Michael Moore wants Trump to step down and Clinton named president ? TheBlaze

Why should anyone believe in or accept what an entertainer (movie, tv song or sports) 's opinion has any value.

They all deal in alternative realities and make up things as they go along. 98% have no grounding in how the Constitution works or have any feel for how real americans think:devil::devil::devil:


----------



## TG (Jul 28, 2014)

Best of luck to him with that :vs_laugh:


----------



## Illini Warrior (Jan 24, 2015)

you know he drank tooooo much Flint water as a child ....


----------



## Denton (Sep 18, 2012)

Fat Boy is another one of those non-starters who I never could figure out how they came to the national stage.


----------



## RedLion (Sep 23, 2015)

More and more Americans are turning a blind ear to fools like fatso and all other crying and corrupt leftists....


----------



## Sasquatch (Dec 12, 2014)

Now now, let's not rush to judgement about Michael Moore. He very well may have some valid points and I for one would like to be bi-partisan in hearing his views. Nah, I'm just kidding. Let's tar and feather the fat ass! That is if we can find enough tar and enough feathers.

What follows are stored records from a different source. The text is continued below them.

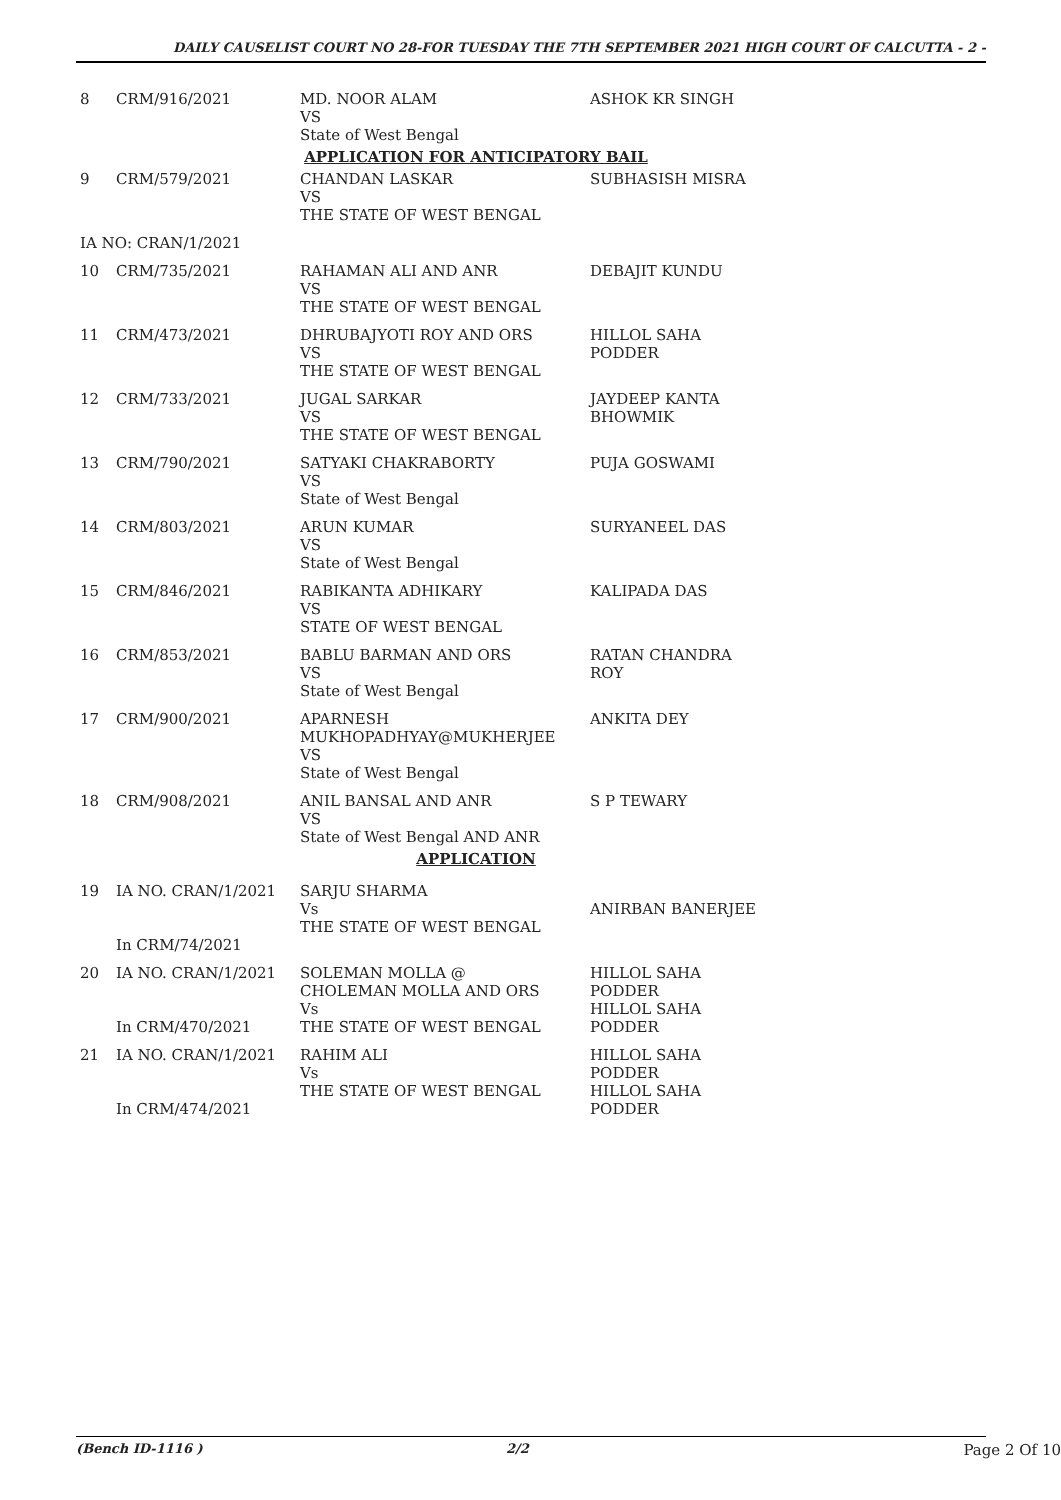DAILY CAUSELIST COURT NO 28-FOR TUESDAY THE 7TH SEPTEMBER 2021 HIGH COURT OF CALCUTTA - 2 -
| 8 | CRM/916/2021 | MD. NOOR ALAM VS State of West Bengal | ASHOK KR SINGH |
| APPLICATION FOR ANTICIPATORY BAIL | | | |
| 9 | CRM/579/2021 | CHANDAN LASKAR VS THE STATE OF WEST BENGAL | SUBHASISH MISRA |
| IA NO: CRAN/1/2021 | | | |
| 10 | CRM/735/2021 | RAHAMAN ALI AND ANR VS THE STATE OF WEST BENGAL | DEBAJIT KUNDU |
| 11 | CRM/473/2021 | DHRUBAJYOTI ROY AND ORS VS THE STATE OF WEST BENGAL | HILLOL SAHA PODDER |
| 12 | CRM/733/2021 | JUGAL SARKAR VS THE STATE OF WEST BENGAL | JAYDEEP KANTA BHOWMIK |
| 13 | CRM/790/2021 | SATYAKI CHAKRABORTY VS State of West Bengal | PUJA GOSWAMI |
| 14 | CRM/803/2021 | ARUN KUMAR VS State of West Bengal | SURYANEEL DAS |
| 15 | CRM/846/2021 | RABIKANTA ADHIKARY VS STATE OF WEST BENGAL | KALIPADA DAS |
| 16 | CRM/853/2021 | BABLU BARMAN AND ORS VS State of West Bengal | RATAN CHANDRA ROY |
| 17 | CRM/900/2021 | APARNESH MUKHOPADHYAY@MUKHERJEE VS State of West Bengal | ANKITA DEY |
| 18 | CRM/908/2021 | ANIL BANSAL AND ANR VS State of West Bengal AND ANR | S P TEWARY |
| APPLICATION | | | |
| 19 | IA NO. CRAN/1/2021 In CRM/74/2021 | SARJU SHARMA Vs THE STATE OF WEST BENGAL | ANIRBAN BANERJEE |
| 20 | IA NO. CRAN/1/2021 In CRM/470/2021 | SOLEMAN MOLLA @ CHOLEMAN MOLLA AND ORS Vs THE STATE OF WEST BENGAL | HILLOL SAHA PODDER HILLOL SAHA PODDER |
| 21 | IA NO. CRAN/1/2021 In CRM/474/2021 | RAHIM ALI Vs THE STATE OF WEST BENGAL | HILLOL SAHA PODDER HILLOL SAHA PODDER |
(Bench ID-1116 ) 2/2 Page 2 Of 10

Sent from a Galaxy S5 far far away.


----------



## 6811 (Jan 2, 2013)

What the hell are you guys talking about. That there is Rosie O'Donnell wearing a hat and eye glasses...


----------



## No Body (Feb 8, 2017)

Who's Michael Moore?


----------



## RedLion (Sep 23, 2015)

Chubs did get it right by predicting that Trump would win the election during the couple of months leading up to the election.


----------



## Sasquatch (Dec 12, 2014)

RedLion said:


> Chubs did get it right by predicting that Trump would win the election during the couple of months leading up to the election.


Even a broken clock is right twice a day.

Sent from a Galaxy S5 far far away.


----------



## Smitty901 (Nov 16, 2012)

Hollywood, public education system pretty much. Notice they are large groups with no morals ?
Chubs knew dam well the truth about Hillary was out. Once that happen they were screwed.


----------



## AnotherSOFSurvivor (Sep 7, 2016)

I vote we put him in a prison in Nairobi so he can get his fill of sausage sandwiches

sent from a paper cup and string via quantum wierdness


----------



## rstanek (Nov 9, 2012)

He can leave the planet with Cher, or did she already leave, I can't believe he even makes the news, who cares....


----------